=== ВЫБРАННЫЙ ТЕКСТ ===
Выбрать главу

Остальных (политических) никто, никогда не видел, не знал их фамилий, не знал условий их содержания, никто не знал их дальнейшей судьбы.

Эти люди были заживо похоронены в Четвёртом отделении, не в буквальном смысле, но фактически.

Остальные отделения были более или менее однотипные: мужские, женские и смешанные.

Персоналу можно было не завидовать, хотя к зарплате имелась тридцати процентная надбавка за вредность, да отпуск равнялся 40 рабочим дням.

Других привилегий работники психбольницы не имели, зато имели множество дополнительных проблем.

Каждый сотрудник целый день носил с собой тяжёлую связку ключей от всех палат туалетов и т.д.

Потеря ключей была бы катастрофой, поэтому они по счёту передавались в начале и в конце смены.

Точно также передавалось всё, что было в отделении: медикаменты, посуда, бельё, т.к. всё могло служить орудием.

Ели только ложками, вилок и ножей в обиходе не было.

В роли санитаров использовались крупные, здоровые мужчины, физическая сила которых часто оказывалась необходимой.

Врачи и медицинские сёстры подбирались по обычным стандартам, не учитывающим габариты и силу, но сообразительность, скорость реакции, смелость и мужество были не лишними качествами для работы здесь.

Контакт с больными один на один – запрещался правилами безопасности, однако санитары не всегда бывали свободны, иногда отлучались по делам и тогда приходилось какое-то время быть одной в палате, когда там находилось 10-15 человек не отвечающих за свои действия.

=== ПРЕДОСТАВЛЕННЫЕ ЗАПИСИ ===
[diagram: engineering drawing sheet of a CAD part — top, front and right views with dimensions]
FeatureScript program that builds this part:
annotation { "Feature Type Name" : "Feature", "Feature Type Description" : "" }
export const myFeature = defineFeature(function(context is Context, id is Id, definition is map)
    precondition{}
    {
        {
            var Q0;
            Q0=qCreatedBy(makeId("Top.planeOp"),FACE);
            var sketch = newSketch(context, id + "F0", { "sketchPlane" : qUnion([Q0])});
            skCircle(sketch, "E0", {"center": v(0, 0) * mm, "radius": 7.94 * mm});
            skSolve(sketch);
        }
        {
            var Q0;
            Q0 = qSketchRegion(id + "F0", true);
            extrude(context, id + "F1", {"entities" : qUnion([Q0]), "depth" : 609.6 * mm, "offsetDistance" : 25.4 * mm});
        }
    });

=== ЗАДАНИЕ ===
Сколько рабочих дней длился отпуск у персонала психбольницы, судя по отрывку о ней?

=== РЕШЕНИЕ ===
40 рабочих дней.